- **Passage shown**
Hm.  I see a bunch of cleanup possibilities for after this series...

xfs_attr_shortform_remove
xfs_attr_leaf_removename
xfs_attr_node_remove_name

Can you add a patch to the end of the series renaming these to
xfs_attr_{sf,leaf,node}_removename or something?

Also, can you refactor the chunk of code under "Remove the name and
update the hashvals in the tree" in
xfs_attr_node_addname_clear_incomplete to use xfs_attr_node_remove_name?

(Separate cleanup patches at the end of the series would be appreciated.)

>  
> +		/*
> +		 * Check to see if the tree needs to be collapsed. If so, roll
> +		 * the transacton and fall into the shrink state.
> +		 */
> +		if (retval && (state->path.active > 1)) {
> +			error = xfs_da3_join(state);
> +			if (error)
> +				goto out;
> +
> +			dac->flags |= XFS_DAC_DEFER_FINISH;
> +			dac->dela_state = XFS_DAS_RM_SHRINK;
> +			return -EAGAIN;
> +		}
> +
> +		/* fallthrough */
> +	case XFS_DAS_RM_SHRINK:
> +		/*
> +		 * If the result is small enough, push it all into the inode.
> +		 * This is our final state so it's safe to return a dirty
> +		 * transaction.
> +		 */
> +		if (xfs_attr_is_leaf(dp))
> +			error = xfs_attr_node_shrink(args, state);
> +		ASSERT(error != -EAGAIN);
> +		break;
> +	default:
> +		ASSERT(0);
> +		error = -EINVAL;
> +		goto out;
> +	}
>  out:
>  	if (state)

- **Tasks and exercises**
[a] Name every function that the patch review proposes renaming at the end of the series.
[b] Output the part of the patch review that begins at the words "Also, can you" and stops after the words "to use xfs_attr_node_remove_name?", copying it character for character.

- **Excerpted data**
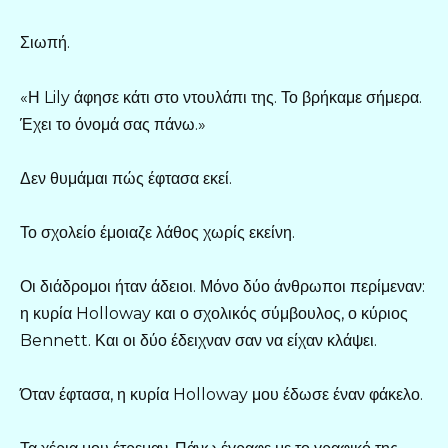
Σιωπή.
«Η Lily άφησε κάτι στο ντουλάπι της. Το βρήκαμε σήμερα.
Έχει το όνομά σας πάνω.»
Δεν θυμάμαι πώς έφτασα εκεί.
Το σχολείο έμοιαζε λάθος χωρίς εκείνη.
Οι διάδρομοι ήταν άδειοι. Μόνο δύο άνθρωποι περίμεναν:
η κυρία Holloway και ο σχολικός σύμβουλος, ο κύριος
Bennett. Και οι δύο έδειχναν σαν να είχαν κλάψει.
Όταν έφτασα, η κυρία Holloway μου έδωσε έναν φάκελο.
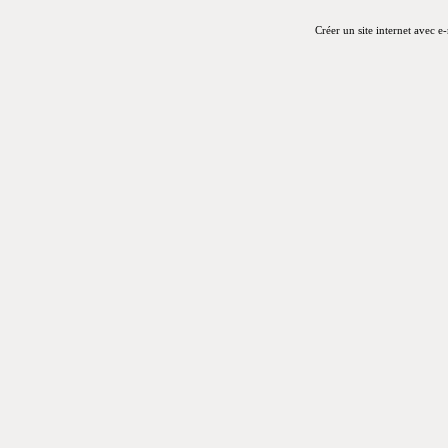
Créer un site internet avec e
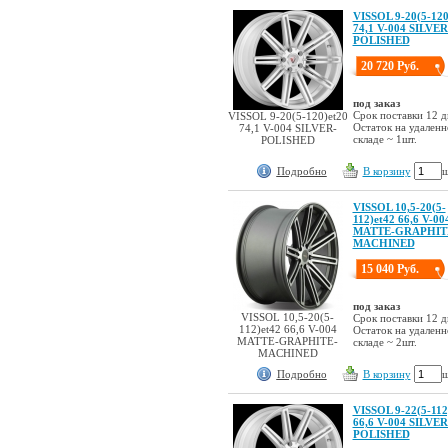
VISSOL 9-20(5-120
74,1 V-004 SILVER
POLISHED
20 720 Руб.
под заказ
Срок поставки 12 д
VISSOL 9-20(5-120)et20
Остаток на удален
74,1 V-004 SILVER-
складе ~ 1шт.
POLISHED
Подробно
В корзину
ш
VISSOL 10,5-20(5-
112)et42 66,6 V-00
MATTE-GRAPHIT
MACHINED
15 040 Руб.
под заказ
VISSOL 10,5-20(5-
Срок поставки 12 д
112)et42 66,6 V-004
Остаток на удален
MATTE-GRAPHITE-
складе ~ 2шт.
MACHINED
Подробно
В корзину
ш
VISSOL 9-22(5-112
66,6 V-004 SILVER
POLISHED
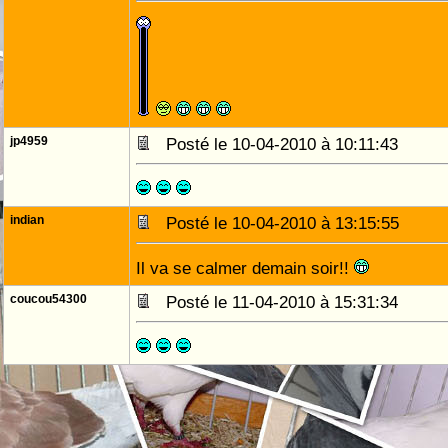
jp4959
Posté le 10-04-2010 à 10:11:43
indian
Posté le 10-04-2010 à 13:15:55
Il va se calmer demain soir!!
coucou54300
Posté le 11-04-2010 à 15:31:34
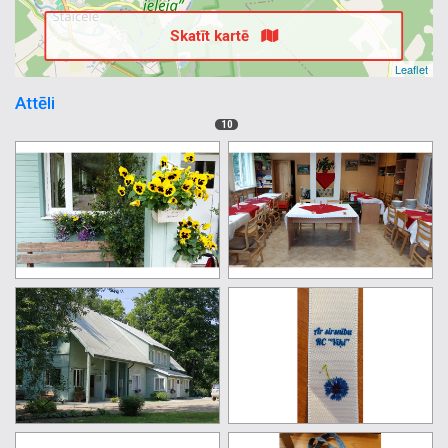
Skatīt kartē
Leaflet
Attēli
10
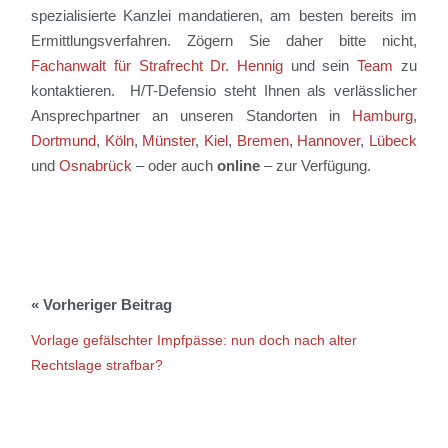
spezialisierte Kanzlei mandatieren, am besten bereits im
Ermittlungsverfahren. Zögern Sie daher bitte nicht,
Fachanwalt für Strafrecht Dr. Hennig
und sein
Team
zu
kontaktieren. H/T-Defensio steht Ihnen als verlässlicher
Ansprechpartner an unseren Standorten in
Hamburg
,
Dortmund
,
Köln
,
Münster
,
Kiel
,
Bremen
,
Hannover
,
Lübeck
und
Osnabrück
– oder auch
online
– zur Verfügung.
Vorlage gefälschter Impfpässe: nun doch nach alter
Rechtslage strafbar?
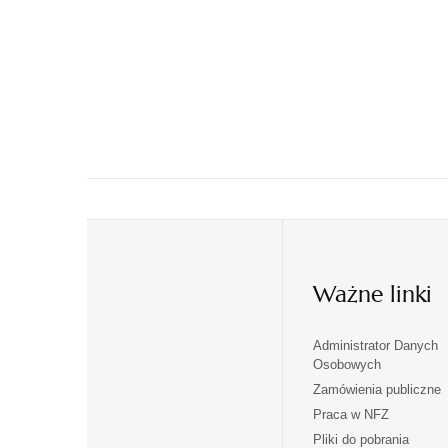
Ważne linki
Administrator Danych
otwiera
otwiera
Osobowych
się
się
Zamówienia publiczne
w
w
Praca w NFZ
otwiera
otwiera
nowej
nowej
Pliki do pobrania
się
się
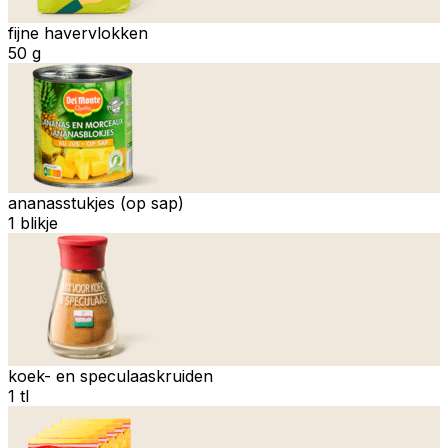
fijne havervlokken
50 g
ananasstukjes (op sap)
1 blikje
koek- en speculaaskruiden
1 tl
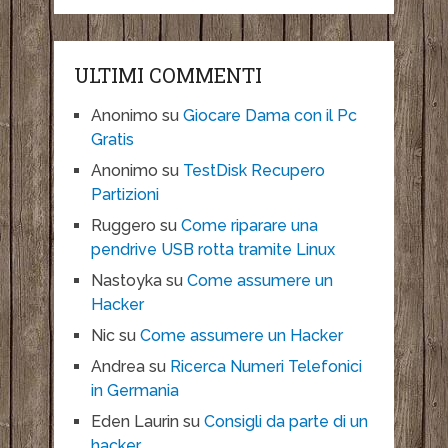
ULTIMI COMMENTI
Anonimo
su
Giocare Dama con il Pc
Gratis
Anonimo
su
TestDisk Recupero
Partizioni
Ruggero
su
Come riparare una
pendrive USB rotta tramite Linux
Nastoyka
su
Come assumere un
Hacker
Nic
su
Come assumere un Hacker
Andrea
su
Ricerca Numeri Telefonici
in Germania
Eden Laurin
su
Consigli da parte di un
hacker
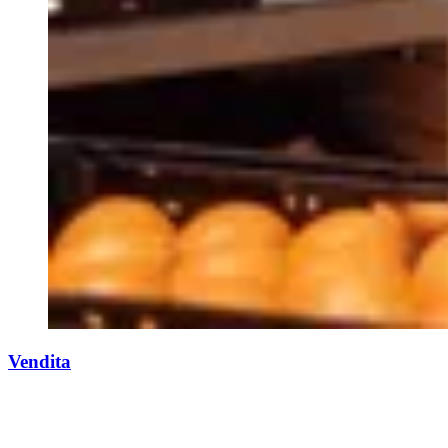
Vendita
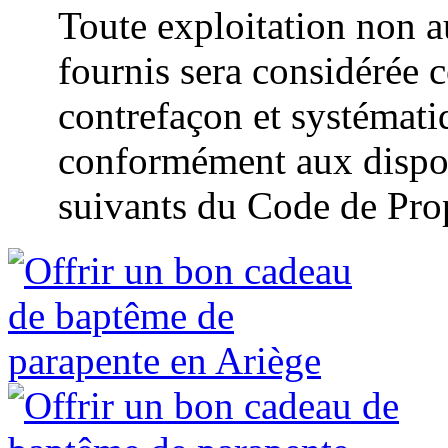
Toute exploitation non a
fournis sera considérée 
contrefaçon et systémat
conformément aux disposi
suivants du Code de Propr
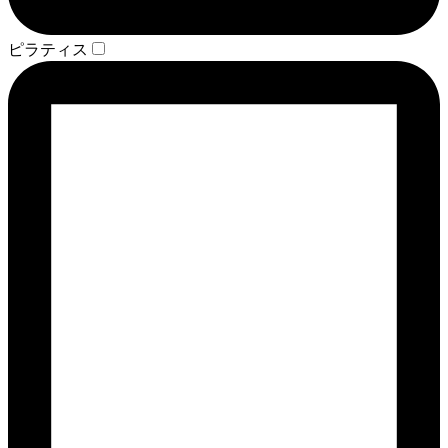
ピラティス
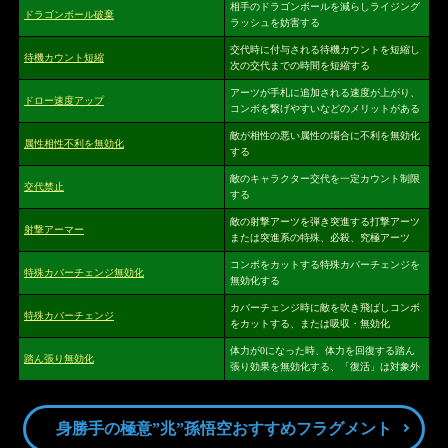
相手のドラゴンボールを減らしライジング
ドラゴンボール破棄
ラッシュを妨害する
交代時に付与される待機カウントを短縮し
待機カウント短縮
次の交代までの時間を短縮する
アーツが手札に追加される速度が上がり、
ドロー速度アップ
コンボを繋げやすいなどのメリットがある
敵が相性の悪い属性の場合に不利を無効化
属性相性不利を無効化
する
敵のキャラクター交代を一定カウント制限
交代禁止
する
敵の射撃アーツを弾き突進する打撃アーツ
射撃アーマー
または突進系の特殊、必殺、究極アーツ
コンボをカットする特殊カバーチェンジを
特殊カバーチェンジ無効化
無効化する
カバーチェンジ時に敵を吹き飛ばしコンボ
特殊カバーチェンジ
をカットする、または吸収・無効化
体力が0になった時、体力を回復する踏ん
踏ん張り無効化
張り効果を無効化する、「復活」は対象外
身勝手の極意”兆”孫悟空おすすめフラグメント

--

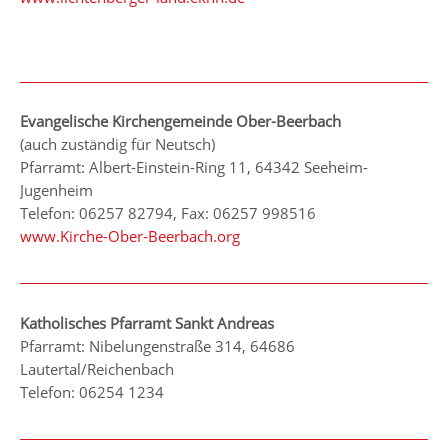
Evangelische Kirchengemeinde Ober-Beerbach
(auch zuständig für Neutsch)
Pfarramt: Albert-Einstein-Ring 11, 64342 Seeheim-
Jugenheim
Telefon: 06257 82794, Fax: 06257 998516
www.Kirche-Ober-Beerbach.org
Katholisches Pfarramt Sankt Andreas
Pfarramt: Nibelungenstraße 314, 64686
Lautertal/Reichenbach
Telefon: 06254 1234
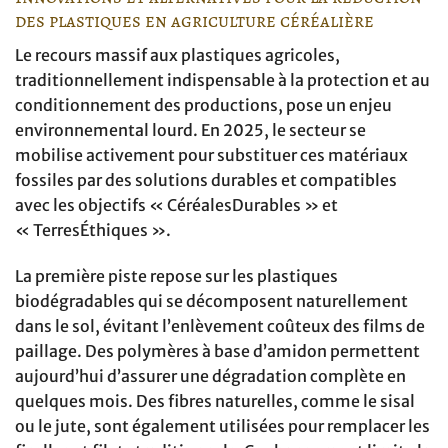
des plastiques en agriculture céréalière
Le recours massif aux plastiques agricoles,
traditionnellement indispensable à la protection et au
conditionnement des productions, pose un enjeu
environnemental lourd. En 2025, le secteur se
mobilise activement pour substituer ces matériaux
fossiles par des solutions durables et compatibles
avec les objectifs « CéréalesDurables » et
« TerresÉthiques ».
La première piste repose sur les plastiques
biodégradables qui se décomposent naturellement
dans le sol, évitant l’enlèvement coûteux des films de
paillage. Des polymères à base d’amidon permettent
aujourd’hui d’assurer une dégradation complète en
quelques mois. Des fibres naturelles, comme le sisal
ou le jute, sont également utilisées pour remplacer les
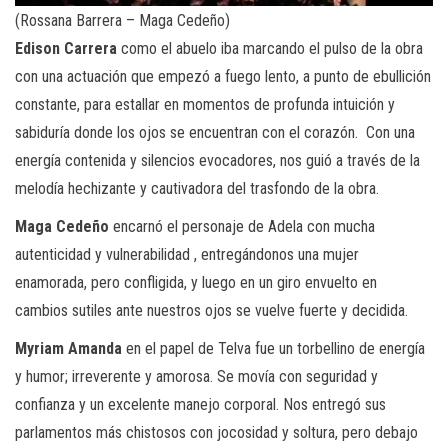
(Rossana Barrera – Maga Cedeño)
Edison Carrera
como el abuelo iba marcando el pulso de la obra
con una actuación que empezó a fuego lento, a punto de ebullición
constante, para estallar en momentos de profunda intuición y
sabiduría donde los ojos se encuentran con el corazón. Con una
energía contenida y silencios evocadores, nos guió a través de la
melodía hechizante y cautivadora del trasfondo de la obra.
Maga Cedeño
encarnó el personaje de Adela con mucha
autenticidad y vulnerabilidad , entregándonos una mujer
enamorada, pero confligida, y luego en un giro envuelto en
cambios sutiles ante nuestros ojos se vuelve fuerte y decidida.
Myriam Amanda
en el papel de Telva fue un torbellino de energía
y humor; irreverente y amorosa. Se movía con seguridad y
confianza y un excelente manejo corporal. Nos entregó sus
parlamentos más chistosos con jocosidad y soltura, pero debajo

* * *

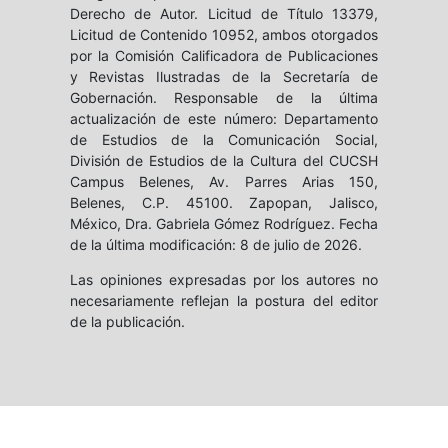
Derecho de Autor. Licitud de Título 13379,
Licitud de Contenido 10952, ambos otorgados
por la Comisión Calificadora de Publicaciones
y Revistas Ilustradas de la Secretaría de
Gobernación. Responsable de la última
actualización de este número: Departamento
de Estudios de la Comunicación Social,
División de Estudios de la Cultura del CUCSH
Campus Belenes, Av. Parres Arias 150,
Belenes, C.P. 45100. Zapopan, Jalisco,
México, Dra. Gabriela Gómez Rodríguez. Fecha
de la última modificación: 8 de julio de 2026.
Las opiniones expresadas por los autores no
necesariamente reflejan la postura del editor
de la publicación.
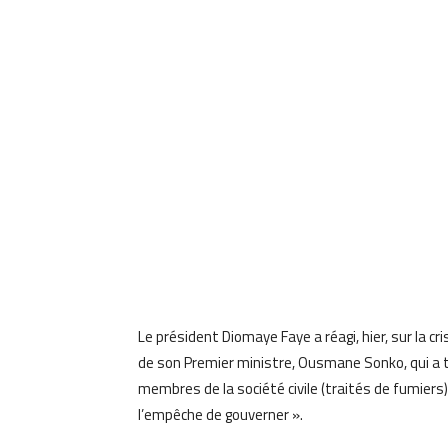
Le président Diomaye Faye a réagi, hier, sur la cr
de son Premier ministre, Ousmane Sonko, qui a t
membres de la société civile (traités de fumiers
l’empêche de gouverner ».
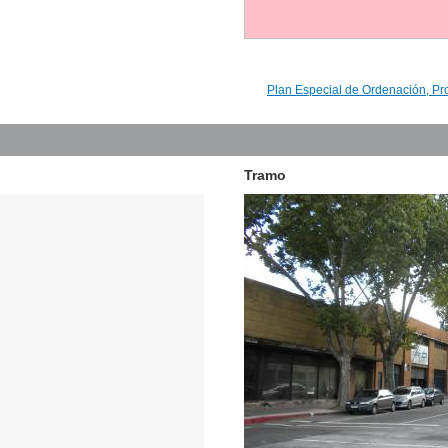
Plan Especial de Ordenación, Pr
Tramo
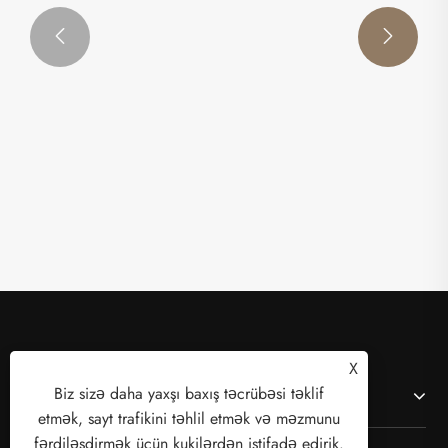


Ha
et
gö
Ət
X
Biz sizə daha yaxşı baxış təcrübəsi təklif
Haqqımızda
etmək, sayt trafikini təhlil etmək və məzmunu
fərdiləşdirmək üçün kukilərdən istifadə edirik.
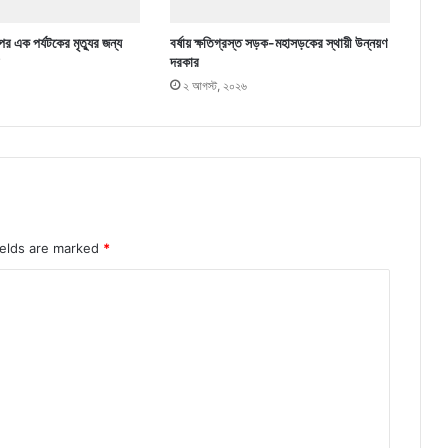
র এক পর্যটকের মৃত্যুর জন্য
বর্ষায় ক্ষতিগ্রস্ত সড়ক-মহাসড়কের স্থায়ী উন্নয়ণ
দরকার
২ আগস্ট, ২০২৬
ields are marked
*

- **Solutions to the exercise**
[a]
xfs_attr_shortform_remove
xfs_attr_leaf_removename
xfs_attr_node_remove_name

[b]
Also, can you refactor the chunk of code under "Remove the name and
update the hashvals in the tree" in
xfs_attr_node_addname_clear_incomplete to use xfs_attr_node_remove_name?